Il letto comune è il pavimento. Chi ha un’entrata più o meno fissa e vive lì da un certo tempo, può permettersi di dimorare in una delle casette che circondano la chiesa, fra un cane legato ed un altro.
Il mio letto invece, era proprio sotto l’altare, rigorosamente separato dalla zona riservata alle donne, cioè dal corridoio della chiesa. Uscendo dall’edificio, ci si trova immersi in una specie di piccola foresta, fatta di camminamenti in pietra che permettono di raggiungere tutte le aiuole coltivate con diverse varietà di verdure.
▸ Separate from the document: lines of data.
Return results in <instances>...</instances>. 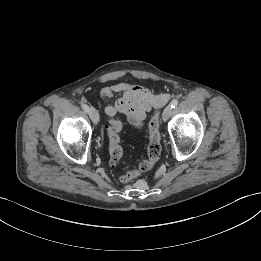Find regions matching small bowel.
<instances>
[{"label": "small bowel", "instance_id": "small-bowel-1", "mask_svg": "<svg viewBox=\"0 0 261 261\" xmlns=\"http://www.w3.org/2000/svg\"><path fill=\"white\" fill-rule=\"evenodd\" d=\"M100 97L104 100H112L105 107V113L109 117L123 113L137 128L143 126L147 112L156 103L165 102L169 98L167 94L154 95L148 89L129 82H118L102 88Z\"/></svg>", "mask_w": 261, "mask_h": 261}]
</instances>
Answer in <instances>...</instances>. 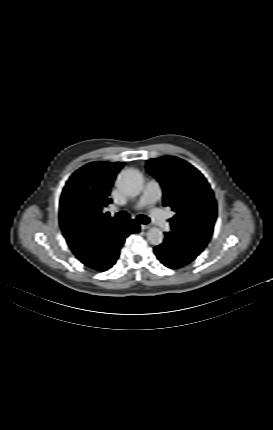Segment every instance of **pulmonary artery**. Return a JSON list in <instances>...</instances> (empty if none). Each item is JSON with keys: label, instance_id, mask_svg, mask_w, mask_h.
I'll list each match as a JSON object with an SVG mask.
<instances>
[{"label": "pulmonary artery", "instance_id": "e3ab8cb5", "mask_svg": "<svg viewBox=\"0 0 273 430\" xmlns=\"http://www.w3.org/2000/svg\"><path fill=\"white\" fill-rule=\"evenodd\" d=\"M161 198V189L159 184L151 180L147 183L144 192L135 205L136 208H149L151 218L154 220V222L163 230L169 231L170 225L167 221V218L164 214V212L154 207V204Z\"/></svg>", "mask_w": 273, "mask_h": 430}]
</instances>
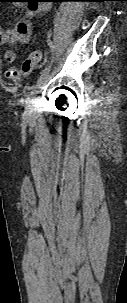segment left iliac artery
<instances>
[{"mask_svg": "<svg viewBox=\"0 0 127 303\" xmlns=\"http://www.w3.org/2000/svg\"><path fill=\"white\" fill-rule=\"evenodd\" d=\"M48 44H49V46L51 47V51H52V55H53V54H54V45H53V43H52V41H51L50 39H48ZM52 58H53V56H52ZM51 62H52V61H51ZM50 67H51V63H49V64L41 71L40 77L37 79V81H36L33 85H31V86L29 87V90H30L31 94H34V93L37 92L38 88H39L40 85H41V82H42L43 78L45 77V75H46L47 73H49Z\"/></svg>", "mask_w": 127, "mask_h": 303, "instance_id": "obj_1", "label": "left iliac artery"}]
</instances>
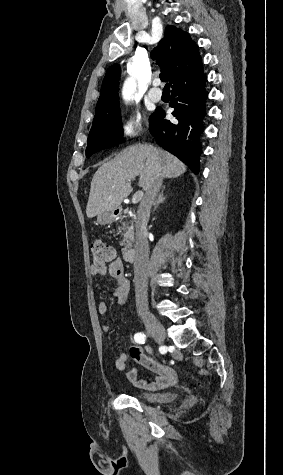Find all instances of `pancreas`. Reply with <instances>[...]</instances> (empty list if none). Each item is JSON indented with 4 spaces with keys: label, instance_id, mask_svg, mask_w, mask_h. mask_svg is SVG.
I'll return each instance as SVG.
<instances>
[{
    "label": "pancreas",
    "instance_id": "1",
    "mask_svg": "<svg viewBox=\"0 0 283 475\" xmlns=\"http://www.w3.org/2000/svg\"><path fill=\"white\" fill-rule=\"evenodd\" d=\"M123 218H120V228L118 230H123L125 234H123L124 238L122 241H120V245H124L122 247V253H126L128 251L129 247H132V241H134V226H133V220H130V222H122Z\"/></svg>",
    "mask_w": 283,
    "mask_h": 475
}]
</instances>
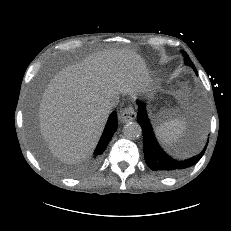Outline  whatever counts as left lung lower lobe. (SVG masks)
Instances as JSON below:
<instances>
[{
  "instance_id": "1",
  "label": "left lung lower lobe",
  "mask_w": 231,
  "mask_h": 231,
  "mask_svg": "<svg viewBox=\"0 0 231 231\" xmlns=\"http://www.w3.org/2000/svg\"><path fill=\"white\" fill-rule=\"evenodd\" d=\"M197 74V73H196ZM139 111L137 121L143 130V151L145 161L150 169L162 175H175L195 165L203 156L207 145L203 151L189 159L180 160L168 156L159 146L149 119L147 118L145 105L137 101Z\"/></svg>"
}]
</instances>
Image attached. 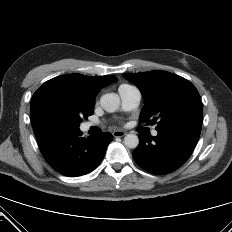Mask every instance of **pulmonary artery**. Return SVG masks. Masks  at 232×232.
I'll return each instance as SVG.
<instances>
[{
  "label": "pulmonary artery",
  "instance_id": "obj_1",
  "mask_svg": "<svg viewBox=\"0 0 232 232\" xmlns=\"http://www.w3.org/2000/svg\"><path fill=\"white\" fill-rule=\"evenodd\" d=\"M119 94L122 101V107L126 111L134 110L139 106L141 100V92L139 91L138 88L136 87L120 88ZM95 125L96 124L94 122H87L84 124L83 128L84 130H87ZM157 134H158L157 130L152 131L153 136H156Z\"/></svg>",
  "mask_w": 232,
  "mask_h": 232
}]
</instances>
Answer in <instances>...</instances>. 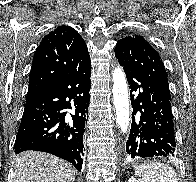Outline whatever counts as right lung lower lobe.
I'll use <instances>...</instances> for the list:
<instances>
[{"mask_svg": "<svg viewBox=\"0 0 196 182\" xmlns=\"http://www.w3.org/2000/svg\"><path fill=\"white\" fill-rule=\"evenodd\" d=\"M90 59L26 103L14 144L15 153L43 151L82 169L86 111L90 101ZM74 114L67 118L65 110Z\"/></svg>", "mask_w": 196, "mask_h": 182, "instance_id": "right-lung-lower-lobe-1", "label": "right lung lower lobe"}]
</instances>
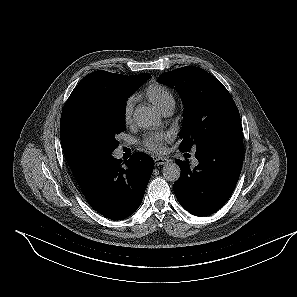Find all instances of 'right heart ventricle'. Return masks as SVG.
<instances>
[{
	"instance_id": "e07e8e85",
	"label": "right heart ventricle",
	"mask_w": 297,
	"mask_h": 297,
	"mask_svg": "<svg viewBox=\"0 0 297 297\" xmlns=\"http://www.w3.org/2000/svg\"><path fill=\"white\" fill-rule=\"evenodd\" d=\"M145 97L155 104L160 111L169 106H174L175 100L171 91L158 83H151L144 89Z\"/></svg>"
}]
</instances>
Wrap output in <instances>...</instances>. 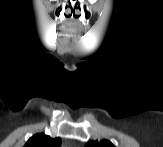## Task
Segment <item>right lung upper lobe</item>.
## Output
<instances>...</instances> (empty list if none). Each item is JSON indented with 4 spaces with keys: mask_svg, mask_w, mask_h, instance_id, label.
<instances>
[{
    "mask_svg": "<svg viewBox=\"0 0 163 147\" xmlns=\"http://www.w3.org/2000/svg\"><path fill=\"white\" fill-rule=\"evenodd\" d=\"M60 143L61 139L59 137L51 138L44 133H39L32 136L24 147H59Z\"/></svg>",
    "mask_w": 163,
    "mask_h": 147,
    "instance_id": "obj_1",
    "label": "right lung upper lobe"
}]
</instances>
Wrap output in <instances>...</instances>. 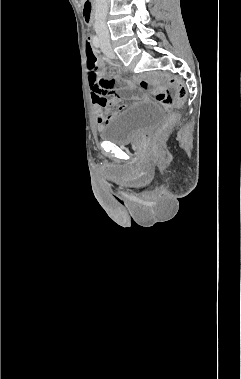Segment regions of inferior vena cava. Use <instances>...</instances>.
<instances>
[{
    "instance_id": "1",
    "label": "inferior vena cava",
    "mask_w": 241,
    "mask_h": 379,
    "mask_svg": "<svg viewBox=\"0 0 241 379\" xmlns=\"http://www.w3.org/2000/svg\"><path fill=\"white\" fill-rule=\"evenodd\" d=\"M108 8V0H95V31L100 38L107 41H109V31L106 25Z\"/></svg>"
}]
</instances>
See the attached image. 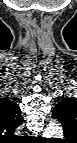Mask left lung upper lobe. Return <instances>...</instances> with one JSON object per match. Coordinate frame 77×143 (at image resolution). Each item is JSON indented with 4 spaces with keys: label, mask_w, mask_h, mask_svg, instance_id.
I'll return each instance as SVG.
<instances>
[{
    "label": "left lung upper lobe",
    "mask_w": 77,
    "mask_h": 143,
    "mask_svg": "<svg viewBox=\"0 0 77 143\" xmlns=\"http://www.w3.org/2000/svg\"><path fill=\"white\" fill-rule=\"evenodd\" d=\"M52 118L60 121L65 137L69 138L77 126V102L71 99L62 100L53 109Z\"/></svg>",
    "instance_id": "5c2ea615"
}]
</instances>
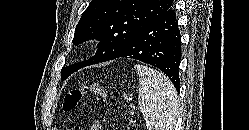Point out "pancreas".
Here are the masks:
<instances>
[{
    "label": "pancreas",
    "mask_w": 249,
    "mask_h": 130,
    "mask_svg": "<svg viewBox=\"0 0 249 130\" xmlns=\"http://www.w3.org/2000/svg\"><path fill=\"white\" fill-rule=\"evenodd\" d=\"M130 114H131V115H134V113H133L132 111L130 112ZM131 123H136V121H133V120L131 119Z\"/></svg>",
    "instance_id": "1"
}]
</instances>
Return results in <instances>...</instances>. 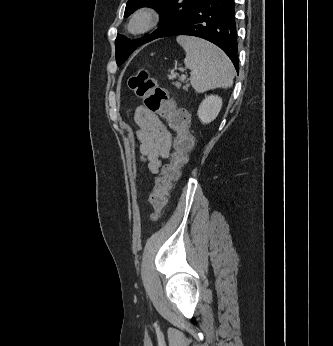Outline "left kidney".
Instances as JSON below:
<instances>
[{
	"label": "left kidney",
	"instance_id": "5707ae66",
	"mask_svg": "<svg viewBox=\"0 0 333 346\" xmlns=\"http://www.w3.org/2000/svg\"><path fill=\"white\" fill-rule=\"evenodd\" d=\"M222 108V99L217 95L205 97L198 108V117L203 124L210 123L219 114Z\"/></svg>",
	"mask_w": 333,
	"mask_h": 346
}]
</instances>
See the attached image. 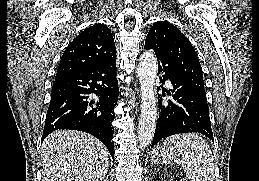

Entrambi gli edifici sono vengono così recuperati dalla rovina, e mantenuti in ordine dall’opera di tutti i vari abitanti, con un risultato incredibilmente suggestivo, soprattutto in città: questa immensa costruzione bianca, praticamente immersa nel verde curatissimo delle aiuole e degli orti, a due passi dal centro della metropoli. Un piccolo paradiso in terra.
Così passano i giorni, le settimane, i mesi e gli anni nella Trindade. Fra nuovi arrivi, partenze più o meno volontarie, o semplicemente perché qualcuno preferisce tornare sulla strada.
Perché per qualcuno la strada è l’unica casa e l’unica vita, nonostante le difficoltà.